Another process that can be improved through collaboration of Airmen communicating their needs with industry partners, is a better information systems to increase battle space awareness for aircrews, ground personnel and joint users.

“As we strive to integrate command, control and communications, we have to do it in a way that allows secure sharing with key partners,” the general continued. “Information sharing is not optional, it’s a key to mission success.”

He spoke of a case this year where an aeromedical evacuation crew saved a patient’s life because the aircrew was able to patch in through airborne command and control systems with waiting medical specialists to share critical information about medication, plasma and treatment requirements. The patient received open-chest surgery in-flight, and was safely passed on to medical staff on the ground upon landing.

To build on this success, AMC is currently working with the Air Force Research Laboratory and industry to create technology that will allow AE Airmen to not only discuss a patient’s condition and medical history, but to transmit and receive records of the patient while in the air.

The future: Modernization and partners for mission effectiveness

Everhart emphasized the importance of modernizing AMC’s fleet to minimize operational risk and boost mission capability.

“The KC-46 is the first step in answering these challenges,” Everhart said. “This new tanker will allow mobility Airmen to integrate with the joint fight, increase battle space awareness and enable operational agility.” 

Everhart said he also believes AMC needs to consider new design concepts for air refueling, airlift airframes and develop ideas for affordable sustainment. One of those ideas involves working with partners to consider the hub-and-spoke model approach to aircraft maintenance, similar to practices by AMC’s commercial carrier partners.

This concept means that, instead of Airmen completing all aircraft maintenance at home station, aircraft would go to designated hubs for specific maintenance requirements that take longer, such as isochronical phase inspections.  Routine maintenance would continue to be completed at the home station.

Expanding on this concept, the fleet will need self-monitoring systems which detect when it’s time to fly to the hub for big repairs or large maintenance requirements, like an engine change, said Everhart.

“Bottom line: we can increase our available capacity by improving maintenance efficiency,” he said. “We are also working with the Guard and Reserve to slow aircraft aging at the enterprise level. The estimate is approximately 15 C-17s will reach their service life by 2040 under the current fleet management process.”

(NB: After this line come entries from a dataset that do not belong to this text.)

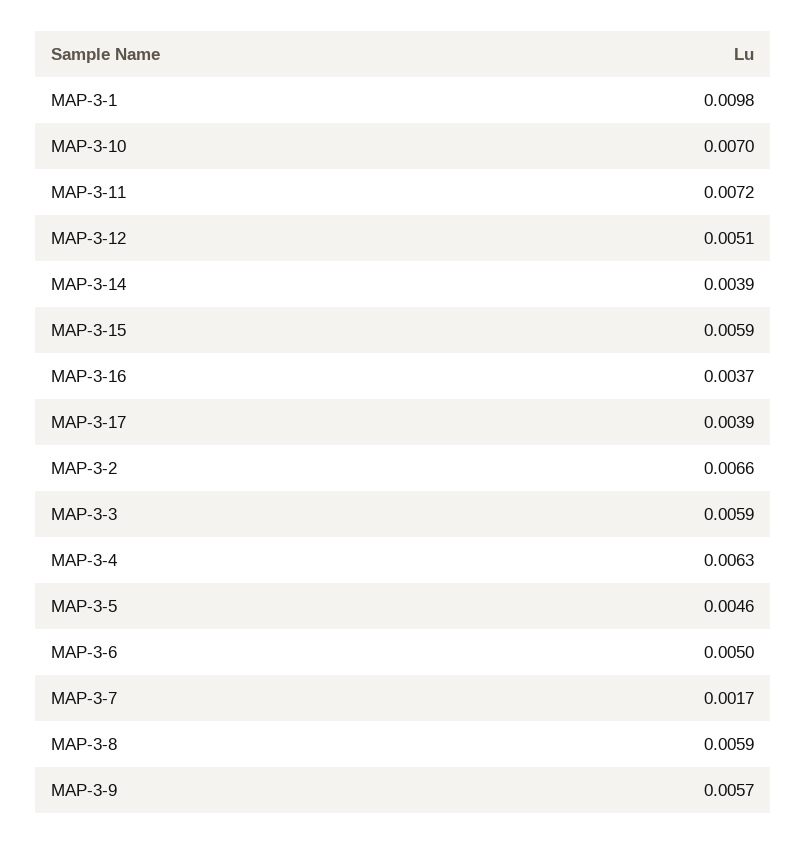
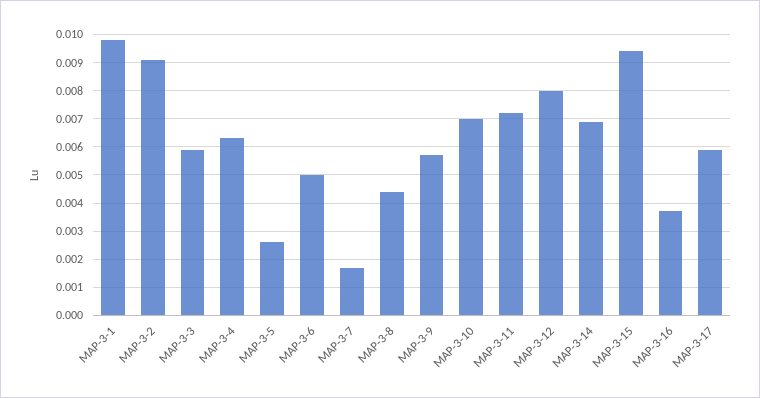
MAP-3-12: 0.0051 -> 0.008
MAP-3-14: 0.0039 -> 0.007
MAP-3-15: 0.0059 -> 0.0095
MAP-3-17: 0.0039 -> 0.006
MAP-3-2: 0.0066 -> 0.009
MAP-3-5: 0.0046 -> 0.0025
MAP-3-8: 0.0059 -> 0.0045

But the future will have mobility aircraft like those C-17 Globemaster IIIs rotating bases on a forecasted timeline with respect to equivalent flight hours, said Everhart.

For example, if one base averages 100 flying hours per month on each aircraft, and another base averages only 50 hours, by rotating the aircraft between the bases, it would even the flying hours consumed by specific aircraft and help with maintenance requirements.

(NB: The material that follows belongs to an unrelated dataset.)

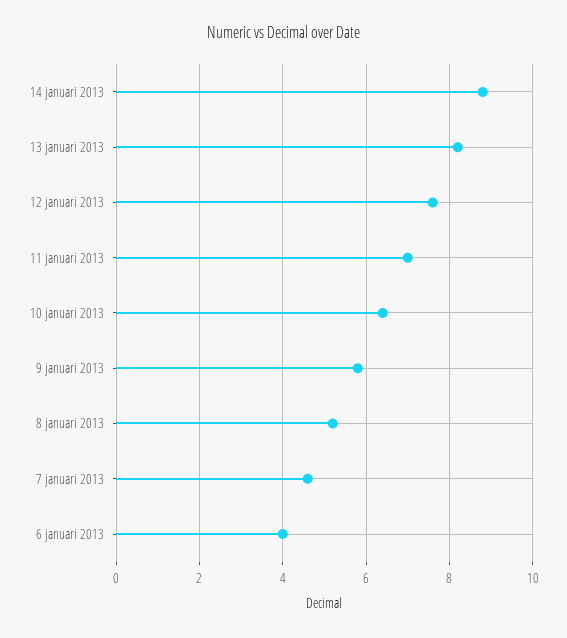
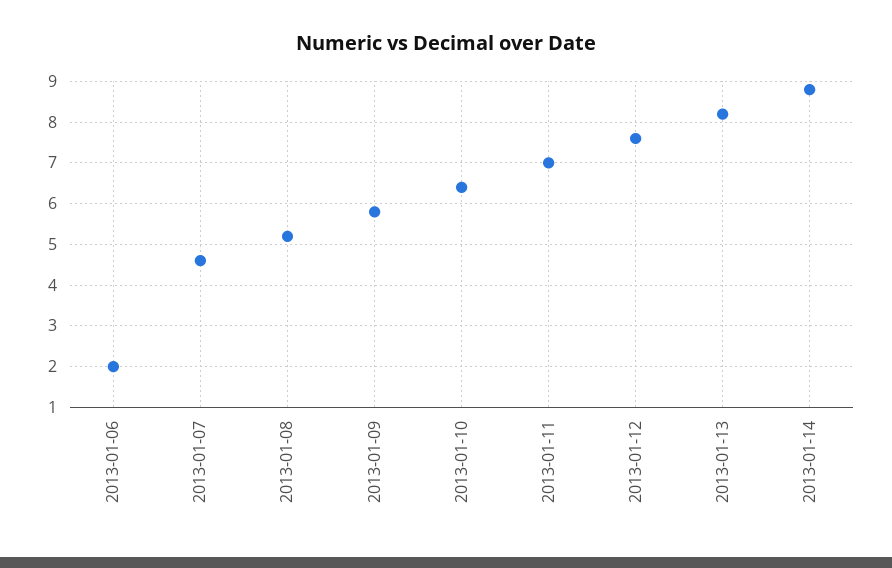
6 januari 2013: 4 -> 2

This process is expected to increase the C-17 lifespan by an additional 10 to 20 years. This hub-and-spoke model process is already planned for the upcoming KC-46A Pegasus, and the Air Force is extending the process to other airframes to increase the recapitalization trade space for the Air Force, Everhart said.

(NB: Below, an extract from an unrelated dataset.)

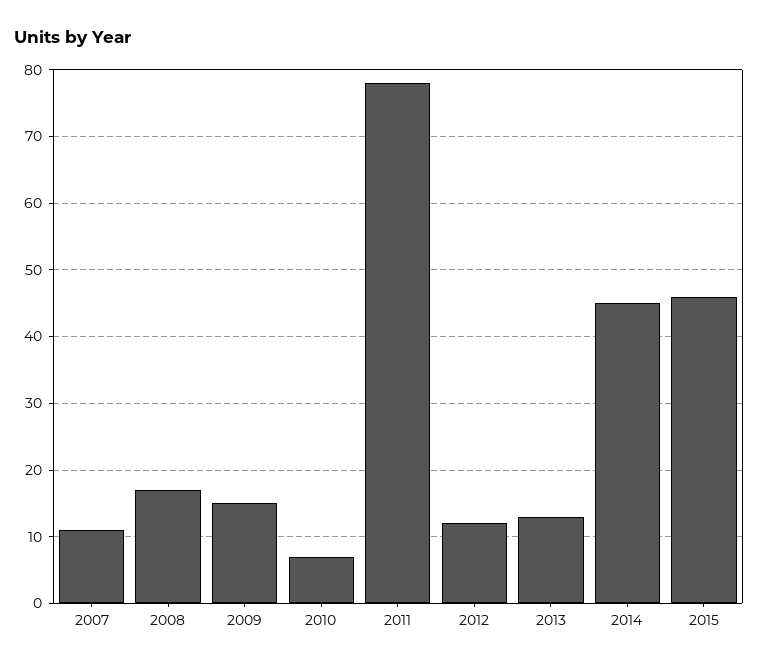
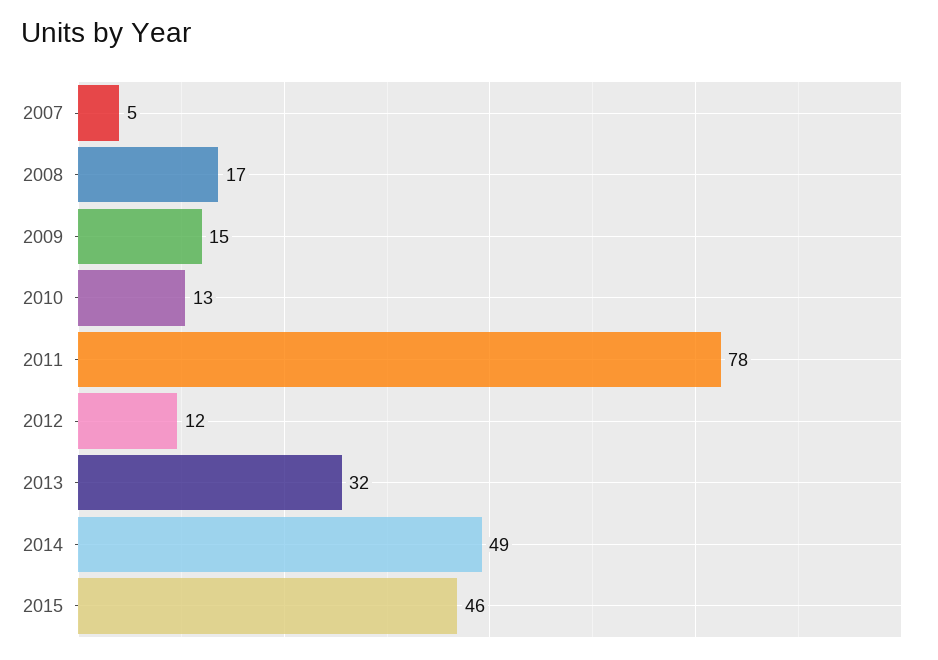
2007: 11 -> 5
2010: 7 -> 13
2013: 13 -> 32
2014: 45 -> 49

He also expects mobility Airmen to look to commercial carriers for ideas and areas of improvement.

For example, commercial carriers are using automation to load, store, track and manage cargo more efficiently, the general said.

This could be a process Airmen in logistics could adopt, Everhart noted.

“Information systems should connect aircraft, k-loaders and warehouses to increase throughput and better serve our customers,” said Everhart. “An automated flight line probably doesn’t make sense at every base, but I think there are applications at our busiest ports.  We can use automation to do our mission better.”

Some might think that at the rate technology is developing, jobs could be at risk, but the AMC commander said he thinks otherwise.

“It’s not about replacing people,” he said. “It’s about using machines to do what machines do best, so we can let Airmen do what they do best.”